4ª) se os serviços das agências de viagens não são considerados de natureza continuada, então porque o grande temor dos gestores públicos na sua interrupção, com tantos contratos emergenciais quando algum atraso acontece na realização de uma nova licitação?

5ª) essas não são necessidades essencialmente ligadas à atividade-fim diária de cada órgão público, pode-se dizer, on demand, por exemplo, da mesma forma que ocorre com o contrato de telefonia, cujo serviço sempre está “à mão” da autoridade pública, durante os 365 do ano, continuamente, mas só é utilizado mediante a “demanda”, assim como se pode acionar a agência de viagens para alguma eventualidade?

6ª) e como explicar a semelhança dos editais de licitações de telefonia e de agências de viagens quando ambos trazem a “estimativa” da “demanda de gastos”, ou seja, ambos não caracterizam “fornecimento parcelado de bens”, onde se possui um valor final predeterminado do contrato, mas sim uma estimativa de gastos, passível de oscilações exatamente por que os serviços estão permanentemente disponíveis e são utilizados, repita-se, por demanda?

7ª) e o que dizer do entendimento do Supremo Tribunal Federal, na ADI nº 1089-1, no sentido de que as agências de viagens não recolhem ICMS, mas sim ISS, ou seja, não se equiparam às meras vendedoras de “água ou cafezinho” (vendas parceladas de bens, com preços fixos), mas sim prestadoras de um verdadeiro “serviço”, diga-se por oportuno, que nenhum administrador admitiria a sua interrupção?

Portanto, a afirmação de que contratos com as agências de viagens não implicam em “obrigações de fazer de caráter permanente” esbarra em uma contradição com os termos expressos das cláusulas inseridas nesses contratos e com a realidade prática de diversos órgãos públicos, a começar pelo próprio Tribunal de Contas da União, que decide nos julgamentos realizados pelo seu Plenário pela vedação à prorrogação, mas, internamente, prorroga o seu próprio contrato. Da mesma forma, prorrogam os contratos com as agências de viagens o Ministério da Justiça, o Tribunal Regional Federal da 1ª Região e muitos outros órgãos e instituições de relevância nacional. Aliás, essa não é uma realidade apenas brasileira, pois se sabe que países como os Estados Unidos possuem alguns contratos com as agências de viagens que podem chegar a até 7 (sete) anos de vigência, dependendo do caso; ou a como a Espanha, com contratos que podem chegar ao limite máximo de 4 (quatro) anos.

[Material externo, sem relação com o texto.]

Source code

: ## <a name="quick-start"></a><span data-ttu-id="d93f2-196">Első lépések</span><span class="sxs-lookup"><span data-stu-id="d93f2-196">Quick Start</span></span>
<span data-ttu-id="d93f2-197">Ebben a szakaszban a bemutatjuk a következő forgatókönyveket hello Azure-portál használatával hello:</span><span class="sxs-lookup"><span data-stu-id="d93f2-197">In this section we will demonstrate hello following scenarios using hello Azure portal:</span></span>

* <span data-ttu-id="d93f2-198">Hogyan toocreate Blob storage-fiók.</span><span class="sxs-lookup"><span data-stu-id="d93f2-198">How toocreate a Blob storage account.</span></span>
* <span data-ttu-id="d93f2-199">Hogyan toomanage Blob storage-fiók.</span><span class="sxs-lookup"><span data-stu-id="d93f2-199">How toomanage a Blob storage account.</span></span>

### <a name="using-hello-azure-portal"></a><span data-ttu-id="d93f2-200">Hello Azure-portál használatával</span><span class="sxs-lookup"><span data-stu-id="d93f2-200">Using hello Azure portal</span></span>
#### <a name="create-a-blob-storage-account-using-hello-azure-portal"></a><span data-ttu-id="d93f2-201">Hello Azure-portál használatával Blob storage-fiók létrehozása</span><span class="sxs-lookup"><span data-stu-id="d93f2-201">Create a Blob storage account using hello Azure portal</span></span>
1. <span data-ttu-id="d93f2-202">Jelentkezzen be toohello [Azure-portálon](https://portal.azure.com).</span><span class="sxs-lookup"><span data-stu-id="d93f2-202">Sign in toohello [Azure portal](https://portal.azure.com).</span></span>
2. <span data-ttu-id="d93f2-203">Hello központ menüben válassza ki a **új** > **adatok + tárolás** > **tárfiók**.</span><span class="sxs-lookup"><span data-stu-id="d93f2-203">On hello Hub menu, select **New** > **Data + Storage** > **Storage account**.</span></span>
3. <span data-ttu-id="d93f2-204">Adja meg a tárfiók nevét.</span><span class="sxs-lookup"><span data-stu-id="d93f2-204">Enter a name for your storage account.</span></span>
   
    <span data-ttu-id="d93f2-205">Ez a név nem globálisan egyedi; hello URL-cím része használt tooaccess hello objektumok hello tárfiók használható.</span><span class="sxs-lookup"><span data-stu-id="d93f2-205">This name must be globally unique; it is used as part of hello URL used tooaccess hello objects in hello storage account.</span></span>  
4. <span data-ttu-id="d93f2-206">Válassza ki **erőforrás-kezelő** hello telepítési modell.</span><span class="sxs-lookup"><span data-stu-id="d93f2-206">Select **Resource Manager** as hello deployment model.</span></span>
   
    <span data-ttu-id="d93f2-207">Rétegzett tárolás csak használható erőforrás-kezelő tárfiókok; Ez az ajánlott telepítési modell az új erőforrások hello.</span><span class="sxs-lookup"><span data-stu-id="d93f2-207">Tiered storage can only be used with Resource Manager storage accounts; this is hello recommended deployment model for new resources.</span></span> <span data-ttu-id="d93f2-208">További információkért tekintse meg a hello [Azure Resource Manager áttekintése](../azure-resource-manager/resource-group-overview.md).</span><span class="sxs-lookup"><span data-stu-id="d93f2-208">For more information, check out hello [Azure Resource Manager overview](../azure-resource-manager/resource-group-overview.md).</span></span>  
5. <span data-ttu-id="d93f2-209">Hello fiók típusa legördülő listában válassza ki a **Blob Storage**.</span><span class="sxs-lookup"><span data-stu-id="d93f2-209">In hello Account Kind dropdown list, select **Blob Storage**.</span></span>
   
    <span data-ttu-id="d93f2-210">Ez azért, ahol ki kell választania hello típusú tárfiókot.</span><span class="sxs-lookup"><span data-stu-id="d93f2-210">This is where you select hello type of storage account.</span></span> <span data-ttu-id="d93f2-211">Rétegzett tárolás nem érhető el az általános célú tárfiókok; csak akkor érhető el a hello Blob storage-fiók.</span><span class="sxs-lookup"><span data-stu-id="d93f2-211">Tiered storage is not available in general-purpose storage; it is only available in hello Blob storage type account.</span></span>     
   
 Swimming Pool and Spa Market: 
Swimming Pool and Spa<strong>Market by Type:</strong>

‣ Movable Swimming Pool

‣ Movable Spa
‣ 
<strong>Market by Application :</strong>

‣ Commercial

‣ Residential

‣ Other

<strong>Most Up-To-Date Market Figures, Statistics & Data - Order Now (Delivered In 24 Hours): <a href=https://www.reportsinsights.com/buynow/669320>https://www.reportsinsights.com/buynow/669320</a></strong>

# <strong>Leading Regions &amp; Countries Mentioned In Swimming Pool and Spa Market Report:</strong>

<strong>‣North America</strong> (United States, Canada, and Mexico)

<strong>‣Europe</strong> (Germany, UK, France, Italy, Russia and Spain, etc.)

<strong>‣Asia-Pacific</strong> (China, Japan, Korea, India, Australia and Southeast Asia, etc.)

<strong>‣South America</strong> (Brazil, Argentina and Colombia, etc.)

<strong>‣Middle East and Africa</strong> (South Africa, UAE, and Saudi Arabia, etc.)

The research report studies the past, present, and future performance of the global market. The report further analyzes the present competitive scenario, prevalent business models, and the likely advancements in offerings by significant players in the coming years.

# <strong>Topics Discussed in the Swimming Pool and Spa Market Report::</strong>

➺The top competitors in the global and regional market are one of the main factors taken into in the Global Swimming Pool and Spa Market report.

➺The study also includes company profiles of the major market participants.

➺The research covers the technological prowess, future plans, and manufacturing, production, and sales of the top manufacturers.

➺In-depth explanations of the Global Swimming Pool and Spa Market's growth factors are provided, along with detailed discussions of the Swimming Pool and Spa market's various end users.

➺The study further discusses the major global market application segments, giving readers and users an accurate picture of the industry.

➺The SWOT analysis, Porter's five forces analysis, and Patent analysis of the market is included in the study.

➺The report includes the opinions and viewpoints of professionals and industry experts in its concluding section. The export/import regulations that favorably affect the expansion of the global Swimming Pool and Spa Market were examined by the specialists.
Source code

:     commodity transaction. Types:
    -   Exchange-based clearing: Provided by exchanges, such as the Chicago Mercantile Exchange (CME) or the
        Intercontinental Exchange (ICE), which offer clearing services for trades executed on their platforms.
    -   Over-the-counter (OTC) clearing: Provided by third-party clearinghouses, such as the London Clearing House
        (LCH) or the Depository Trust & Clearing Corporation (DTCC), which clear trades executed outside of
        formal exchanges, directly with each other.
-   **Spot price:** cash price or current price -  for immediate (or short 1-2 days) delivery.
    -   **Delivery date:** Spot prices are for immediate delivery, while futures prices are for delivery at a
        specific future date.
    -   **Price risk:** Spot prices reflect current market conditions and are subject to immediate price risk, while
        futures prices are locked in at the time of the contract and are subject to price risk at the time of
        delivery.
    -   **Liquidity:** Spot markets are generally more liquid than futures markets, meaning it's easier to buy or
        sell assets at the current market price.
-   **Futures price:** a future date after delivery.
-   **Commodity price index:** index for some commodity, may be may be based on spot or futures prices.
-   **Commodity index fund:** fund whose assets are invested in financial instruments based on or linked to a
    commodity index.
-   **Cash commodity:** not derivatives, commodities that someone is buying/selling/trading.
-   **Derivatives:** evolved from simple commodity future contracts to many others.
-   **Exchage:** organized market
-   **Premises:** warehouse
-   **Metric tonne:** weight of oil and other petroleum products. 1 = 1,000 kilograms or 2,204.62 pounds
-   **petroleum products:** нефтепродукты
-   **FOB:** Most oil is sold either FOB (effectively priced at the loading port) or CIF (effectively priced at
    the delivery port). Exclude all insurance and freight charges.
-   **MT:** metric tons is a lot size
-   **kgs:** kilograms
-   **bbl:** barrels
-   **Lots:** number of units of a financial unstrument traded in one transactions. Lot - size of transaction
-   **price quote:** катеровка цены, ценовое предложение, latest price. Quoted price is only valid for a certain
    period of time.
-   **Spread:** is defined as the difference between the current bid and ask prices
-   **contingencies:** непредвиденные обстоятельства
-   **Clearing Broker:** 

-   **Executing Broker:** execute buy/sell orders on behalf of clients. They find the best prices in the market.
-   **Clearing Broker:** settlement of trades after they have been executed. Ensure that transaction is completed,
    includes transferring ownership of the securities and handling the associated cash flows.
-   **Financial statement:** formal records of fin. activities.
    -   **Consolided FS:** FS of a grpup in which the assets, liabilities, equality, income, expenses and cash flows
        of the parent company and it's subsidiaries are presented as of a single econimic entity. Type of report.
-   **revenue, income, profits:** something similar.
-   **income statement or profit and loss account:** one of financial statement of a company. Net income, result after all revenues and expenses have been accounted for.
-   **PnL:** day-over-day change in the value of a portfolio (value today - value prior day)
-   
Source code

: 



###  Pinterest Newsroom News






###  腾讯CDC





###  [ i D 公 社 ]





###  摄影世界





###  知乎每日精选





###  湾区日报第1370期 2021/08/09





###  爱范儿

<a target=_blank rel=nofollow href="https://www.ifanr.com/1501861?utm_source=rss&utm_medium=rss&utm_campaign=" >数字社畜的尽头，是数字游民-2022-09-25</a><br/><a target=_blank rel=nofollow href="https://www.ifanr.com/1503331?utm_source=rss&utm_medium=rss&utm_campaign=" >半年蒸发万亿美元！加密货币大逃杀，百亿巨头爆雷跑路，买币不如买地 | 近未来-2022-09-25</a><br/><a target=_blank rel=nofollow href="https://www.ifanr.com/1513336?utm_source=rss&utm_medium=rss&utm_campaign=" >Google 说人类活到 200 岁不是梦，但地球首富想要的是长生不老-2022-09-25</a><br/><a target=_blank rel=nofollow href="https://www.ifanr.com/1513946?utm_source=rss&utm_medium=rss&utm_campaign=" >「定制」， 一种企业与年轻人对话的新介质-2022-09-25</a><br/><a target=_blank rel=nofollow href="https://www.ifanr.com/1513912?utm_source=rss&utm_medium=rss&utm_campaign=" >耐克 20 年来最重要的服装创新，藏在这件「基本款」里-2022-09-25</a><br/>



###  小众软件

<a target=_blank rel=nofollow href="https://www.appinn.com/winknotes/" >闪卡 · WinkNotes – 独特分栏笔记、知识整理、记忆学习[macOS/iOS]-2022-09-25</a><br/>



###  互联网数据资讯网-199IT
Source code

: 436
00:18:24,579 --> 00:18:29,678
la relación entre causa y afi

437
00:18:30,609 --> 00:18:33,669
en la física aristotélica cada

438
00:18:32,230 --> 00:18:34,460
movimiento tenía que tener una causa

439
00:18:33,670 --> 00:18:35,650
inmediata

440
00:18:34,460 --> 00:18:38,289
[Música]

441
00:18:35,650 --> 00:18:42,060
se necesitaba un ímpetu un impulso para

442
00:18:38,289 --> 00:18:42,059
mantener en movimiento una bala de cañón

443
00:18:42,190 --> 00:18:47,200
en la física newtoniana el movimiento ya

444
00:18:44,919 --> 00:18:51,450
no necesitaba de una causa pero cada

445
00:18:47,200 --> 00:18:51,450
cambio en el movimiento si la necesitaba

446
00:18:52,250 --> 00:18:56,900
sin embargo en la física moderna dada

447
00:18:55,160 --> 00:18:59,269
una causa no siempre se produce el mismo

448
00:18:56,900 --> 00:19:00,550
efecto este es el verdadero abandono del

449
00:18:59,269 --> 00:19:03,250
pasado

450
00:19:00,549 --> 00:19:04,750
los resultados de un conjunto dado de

Todas essas circunstâncias, que demonstram a clara existência de “obrigações de fazer de caráter permanente” nos contratos do governo com as agências de viagens, ainda não foram efetivamente debatidas, em especial, junto ao Tribunal de Contas da União e ao Poder Judiciário.

É preciso, data vênia, mudar a jurisprudência sobre o assunto e mudar também as redações de muitos editais de licitação, que, ultimamente, têm se limitado a mencionar no objeto do certame a expressão “fornecimento de passagens aéreas” quando se verifica que, mais adiante, constam diversas cláusulas de obrigações de serviços outros que devem ser prestados pela agência de forma ininterrupta, desde a assinatura até o término da vigência do contrato. Aliás, mais adequado seria constar no objeto do edital a expressão “contratação da prestação de serviço de agência de viagens, de acordo com as especificações descritas no edital e no seu termo de referência”, e, no termo de referência, detalhar as obrigações de fazer de caráter permanente aqui exemplificadas.

Cabe agora às agências de viagens levantarem essas questões nas suas impugnações administrativas, ações judiciais e representações junto aos tribunais de contas, especialmente o Tribunal de Contas da União, de forma que se possa mudar esse quadro, lembrando que aqui não se defende a prorrogação automática e desmotivada de contratos, mas apenas a possibilidade de prorrogação nos termos do artigo 57, inciso II, da Lei nº 8.666/93, desde que respeitados os preços e as condições mais vantajosas para a administração.